Friedrich był przed wojną przedsiębiorcą autobusowym, eksploatował linię do Kęt i Żywca, garaże i warsztat na ul. Paderewskiego (obecny „Bielmot”). Z obawy o córkę Toni uciekli przed Rosjanami do Czech i Niemiec, kilka lat po wojnie wrócili do Bielska, Friedrich pracował jako b. szanowany inżynier bodaj w „Indukcie”, potem wyprowadzili się na Śląsk i wreszcie do Niemiec. Fritz z żoną Danutą mieszka w Ingolstadt, były polski nauczyciel zawodu, emeryt, posługuje się piękną polszczyzną; Toni (rzeźbiarka) zmarła przed kilku laty, Karli w Niemczech, Erika (ezoteryczka!) w Niemczech – napisała wspomnienia p.t. „Meine Heimatstadt Bielitz”, wstęp do której nieco skorygowaliśmy z Alfredem. Nie wiem oczywiście, czy autorka Maria von Hall jest tożsama z Eryką Oelschläger, czy to jej pseudonim literacki. Związki Oelschlägerów z Bielskiem sięgają czasów ich Dziadka Franza, właściciela odlewni metali na Paderewskiego, natomiast z Dziadkiem – ojcem swojej Mamy, Fritz za okupacji musiał rozmawiać (po kryjomu!) po polsku, bo ten prawie nie znał języka niemieckiego. No cóż – całe Bielsko!
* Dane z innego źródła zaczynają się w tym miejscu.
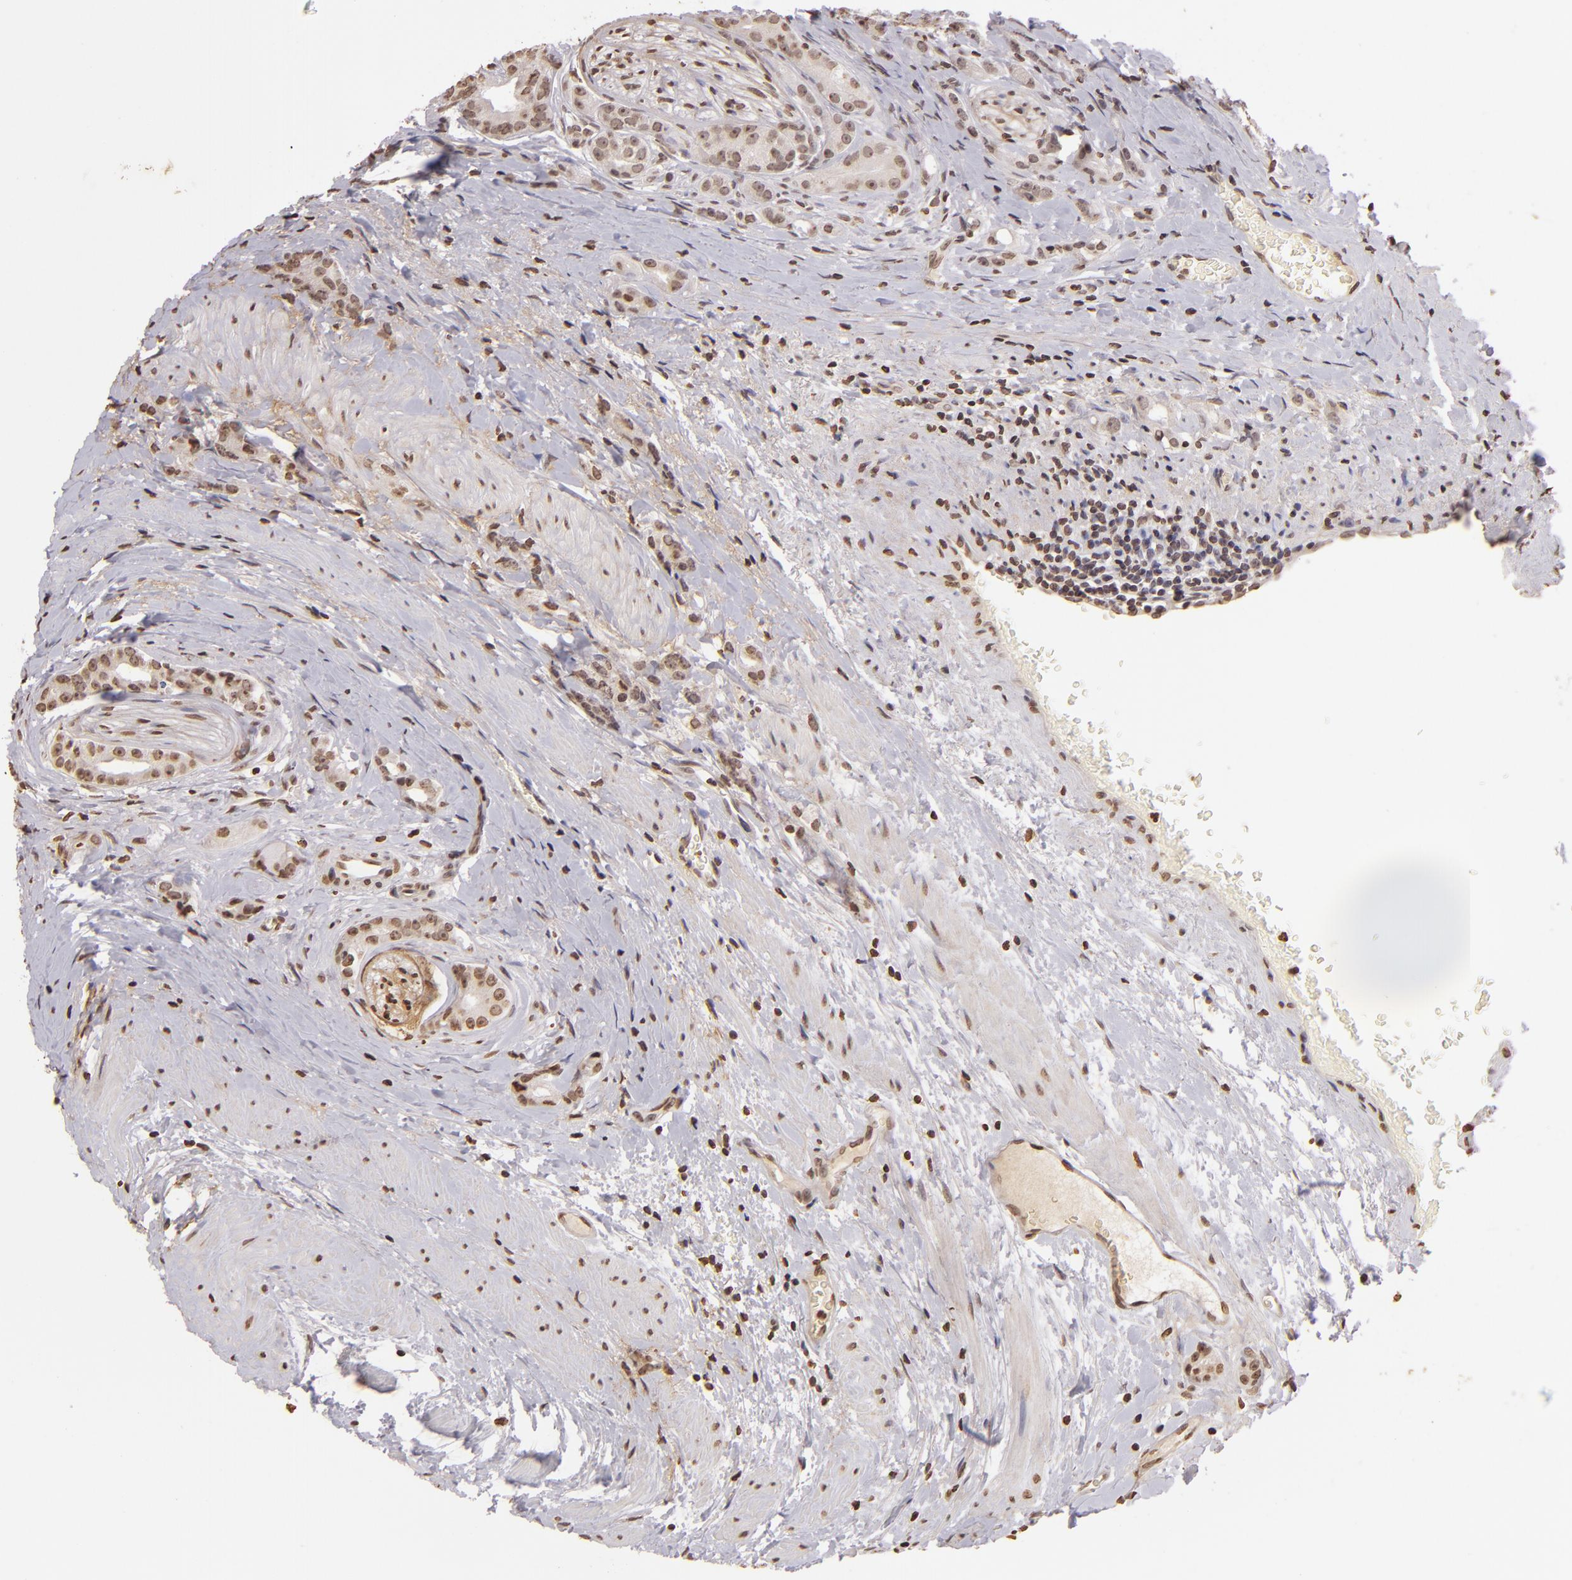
{"staining": {"intensity": "weak", "quantity": ">75%", "location": "nuclear"}, "tissue": "prostate cancer", "cell_type": "Tumor cells", "image_type": "cancer", "snomed": [{"axis": "morphology", "description": "Adenocarcinoma, Medium grade"}, {"axis": "topography", "description": "Prostate"}], "caption": "Immunohistochemistry (IHC) (DAB (3,3'-diaminobenzidine)) staining of prostate cancer displays weak nuclear protein expression in approximately >75% of tumor cells.", "gene": "THRB", "patient": {"sex": "male", "age": 59}}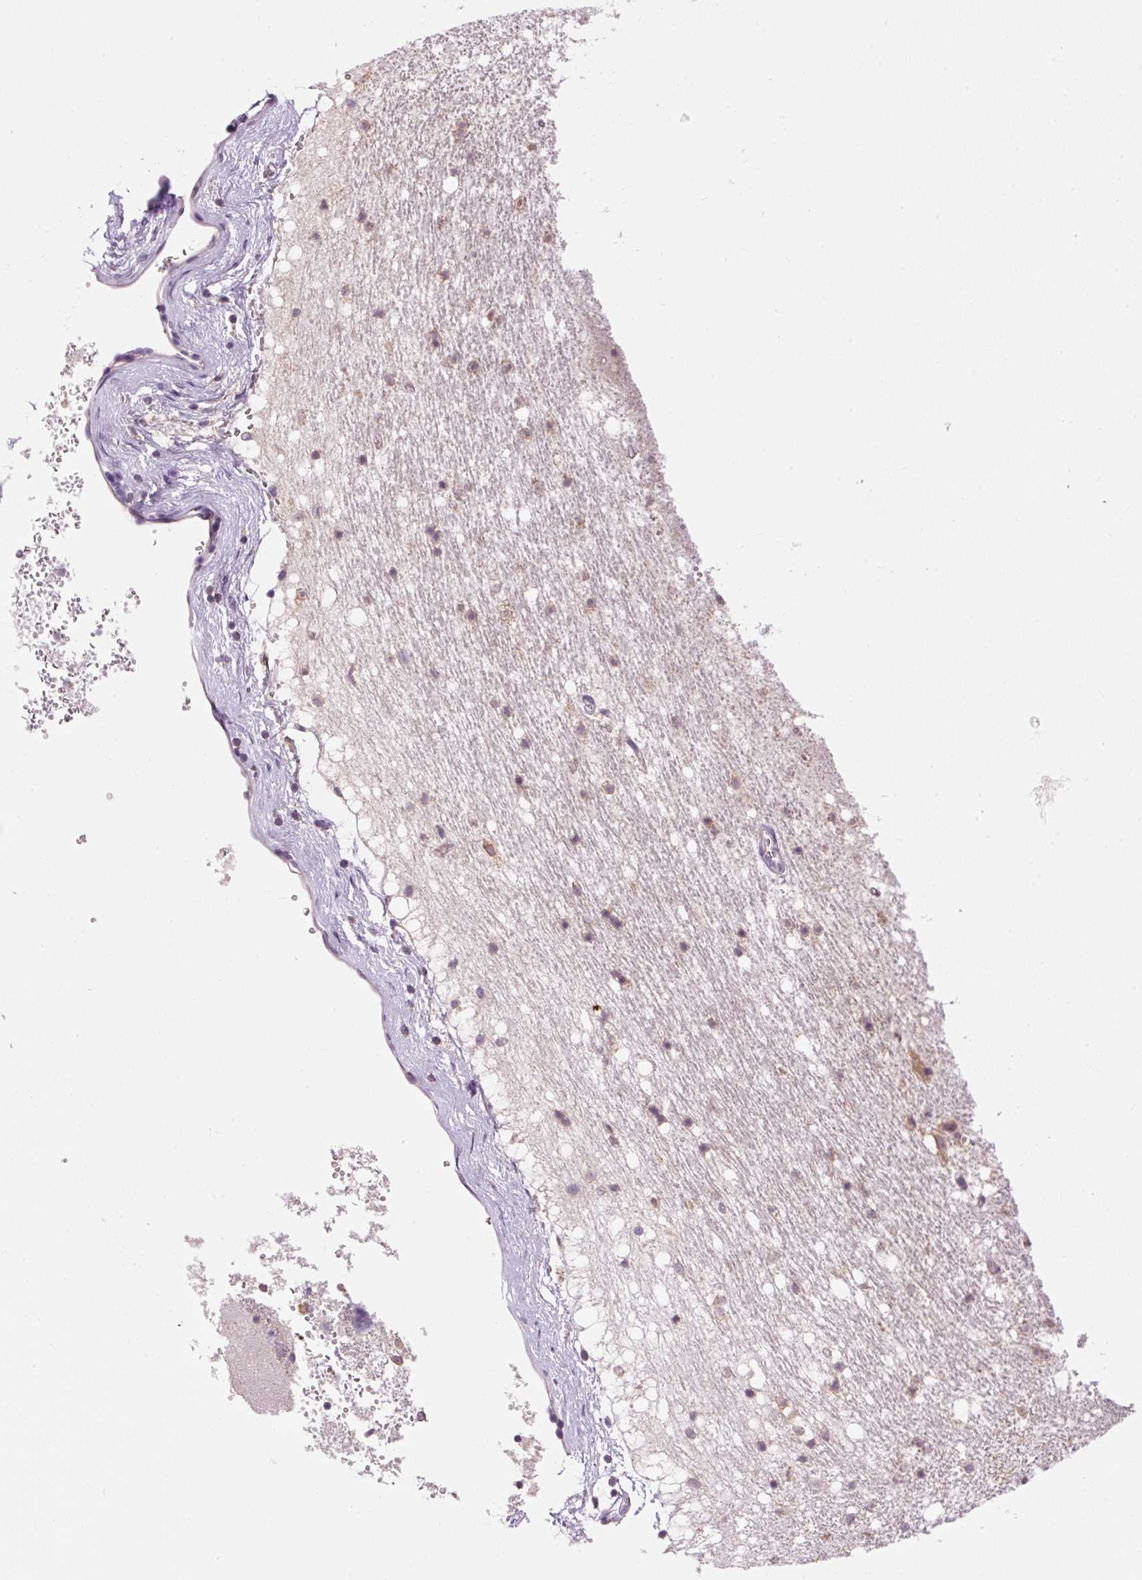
{"staining": {"intensity": "negative", "quantity": "none", "location": "none"}, "tissue": "caudate", "cell_type": "Glial cells", "image_type": "normal", "snomed": [{"axis": "morphology", "description": "Normal tissue, NOS"}, {"axis": "topography", "description": "Lateral ventricle wall"}], "caption": "A micrograph of human caudate is negative for staining in glial cells. (DAB IHC visualized using brightfield microscopy, high magnification).", "gene": "PNPLA5", "patient": {"sex": "male", "age": 37}}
fakty totyczace komentarza Bielszczanina KLK Data: 2020-04-18 Autor: nie zarejestrowany ~Erika Oelschläger Wiele twierdzen w komentarzu pana KLK nie pokrywa sie z faktami.Np..autobusy mojego ojca kuroswaly tez do Oswiecimia i Krakowa a przede wszystkiem do okolicznych wsi.Nasza rodzina wrocila siosna 1946 r do Bielska a nie pare lat pozniej.Ucieklismy przed fronten rosyjski z innego powodu a nie z obawy o Tosie.Bielsko nalezy przeciez do Slaska i w roku 1953 musielismy wyprowadzic sie do Wroclawia.Matka moja byla stenografka a nie stenotypistka i pracowala do roku 1930 u fabrykanta Brühla w Mikuszowicach..Moje rodzenstwo wyroslo dwujezycznie tak jak wiekszosc dzieci na Slasku w tym czasie co bylo bardzo typowe dla mieszanych malzenstw.Ja nie jestem zadna ezoteryczka.Tytul mojej ksiazki w przekladzie na jezyk polski brzmi: "Z punktu widzenia tej obcej-Pater Ober sluga szukajacych pomocy" Pozdrowienia dla moich rodakow! 18.04.2020 fakty totyczace komentarza Bielszczanina KLK Data: 2020-04-18 Autor: KLK Witam panią Erykę i dziękuję za korektę moich pomyłek; intencje moje były (i są nadal!) jak najlepsze!
Pozdrawiam serdecznie i zdrowia życzę -
KLK wspomnienia Data: 2020-05-02 Autor: nie zarejestrowany ~E.O. ....po naszym powrocie z poniwierki wojennej do naszego rodzinnego miasta Bielska-Bialej chodzilam do szkoly podstawej nr 5 na ulicy Partyzantow (ul.Blichowa podczas okupacji.) Pamietam takie nazwiska z mojej klasy jak:
Kopacz, Sylverio, Ryszard Schklanny, Irena Gembala i Krystyna Brühl.
Krysia siedziala za mna w lawce z Irena.Po naszej przeprowadzce do Wroclawia w roku 1953 wymienialam listy z Irena. Krysia Brühl wyjechala z rodzina do USA w 1950 roku. Przed wyjazden przyszla do mnie pieszo przez las ciagnacy sie wzdluz koszar na ulice Kosciuszki 11 gdzie mieszkalam z rodzina by sie ze mna pozegnac.Chcialabyn serdecznie pozdrowic wszystkich, ktorzy mnie jeszcze pamietaja...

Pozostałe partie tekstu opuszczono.